The cultured cells were observed under an Eclipse TE200 inverted microscope (Nikon Instruments, Japan) with phase contrast and epifluorescence optics. Micrographs were digitally acquired through a Monochrome QE camera (Mediacybernetics, Silver Spring, MD) connected to the microscope and processed using the Photoshop 6.0 software (Adobe Systems, San Jose, CA). Confocal images were acquired with a Fluoview 300 confocal microscope (Olympus, Hamburg, Germany) and processed as above.
Conventional electrophysiological techniques were used for intracellular recording of the synaptic activity of C1-B2 synapses, as previously reported (Fiumara et al., 2005). The synapses were electrophysiologically tested 24-48 h after cell-cell pairing of C1 and B2 neurons. Signals were digitally recorded through a Digidata 1322A interface (Axon Instruments, Union City, CA) and analyzed with Axoscope and Clampfit software (Axon Instruments). The induction and quantification of facilitation, augmentation and PTP at C1-B2 synapses was performed as previously reported (Fiumara et al., 2005).
In some experiments, the bath application of the protein kinase inhibitors KN-93 (Calbiochem) or Rp-cAMPS was required. Stock solutions of the inhibitors were prepared and stored at –20°C. PTP was evoked at C1-B2 synapses 24-48 hours after cell-cell pairing. To better detect possible reductions in PTP amplitude, only synapses with an initial PTP higher than 200% at 30 seconds after tetanus were used in these experiments. A small volume of stock solution of the inhibitor of choice was added to the culture medium in the recording chamber to reach a final concentration of 5 μM for KN-93 (Jin and Hawkins, 2001) and 500 μM for Rp-cAMPS (Ghirardi et al., 2004); 30 minutes later, PTP was tested again.
Cells were processed for electron microscopy as previously reported (Fiumara et al., 2005).
The data are expressed as mean values ± standard error of mean (s.e.m.).
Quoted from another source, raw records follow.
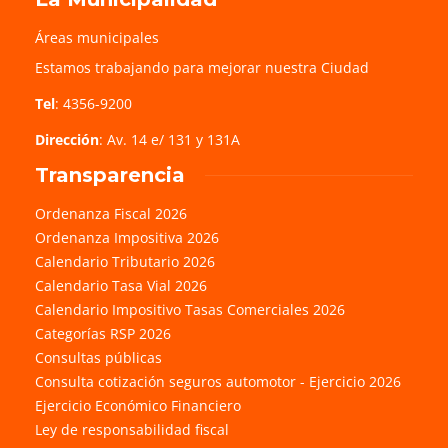
Áreas municipales
Estamos trabajando para mejorar nuestra Ciudad
Tel
: 4356-9200
Dirección
: Av. 14 e/ 131 y 131A
Transparencia
Ordenanza Fiscal 2026
Ordenanza Impositiva 2026
Calendario Tributario 2026
Calendario Tasa Vial 2026
Calendario Impositivo Tasas Comerciales 2026
Categorías RSP 2026
Consultas públicas
Consulta cotización seguros automotor - Ejercicio 2026
Ejercicio Económico Financiero
Ley de responsabilidad fiscal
Statistical analysis was performed with the Statistica software package (StatSoft, Tulsa, OK). Student's t-test, one-way and two-way ANOVA with one repeated measure (time) followed by post hoc tests, were used, where appropriate, to determine statistical significance. In all instances, a value of P<0.05 was considered as statistically significant.
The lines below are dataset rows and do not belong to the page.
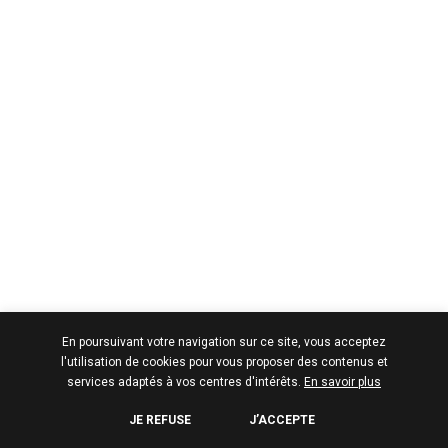
En poursuivant votre navigation sur ce site, vous acceptez
l'utilisation de cookies pour vous proposer des contenus et
services adaptés à vos centres d'intérêts.
En savoir plus
JE REFUSE
J’ACCEPTE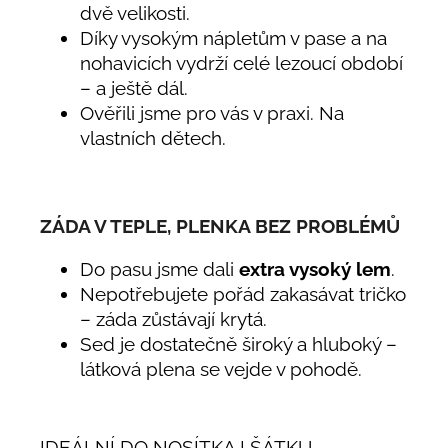
dvě velikosti.
Díky vysokým nápletům v pase a na
nohavicích vydrží celé lezoucí období
– a ještě dál.
Ověřili jsme pro vás v praxi. Na
vlastních dětech.
ZÁDA V TEPLE, PLENKA BEZ PROBLÉMŮ
Do pasu jsme dali
extra vysoký lem
.
Nepotřebujete pořád zakasávat tričko
– záda zůstávají krytá.
Sed je dostatečně široký a hluboký –
látková plena se vejde v pohodě.
IDEÁLNÍ DO NOSÍTKA I ŠÁTKU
We thank Mike Klymkowsky for the precious gift of the pCS2-mtGFP plasmid, and Luana Fioriti and Francisco Monje for critical reading of the manuscript. We are grateful to Claudio Franchino and Petra Kieslinger for technical assistance. This work was supported by the Italian Ministero dell'Università e della Ricerca (grants FIRB 2004 and MIUR-PRIN 2004-2006 to P.G.M. and F.B.) and the Austrian Science Foundation (grant P17874-B05 to G.L.).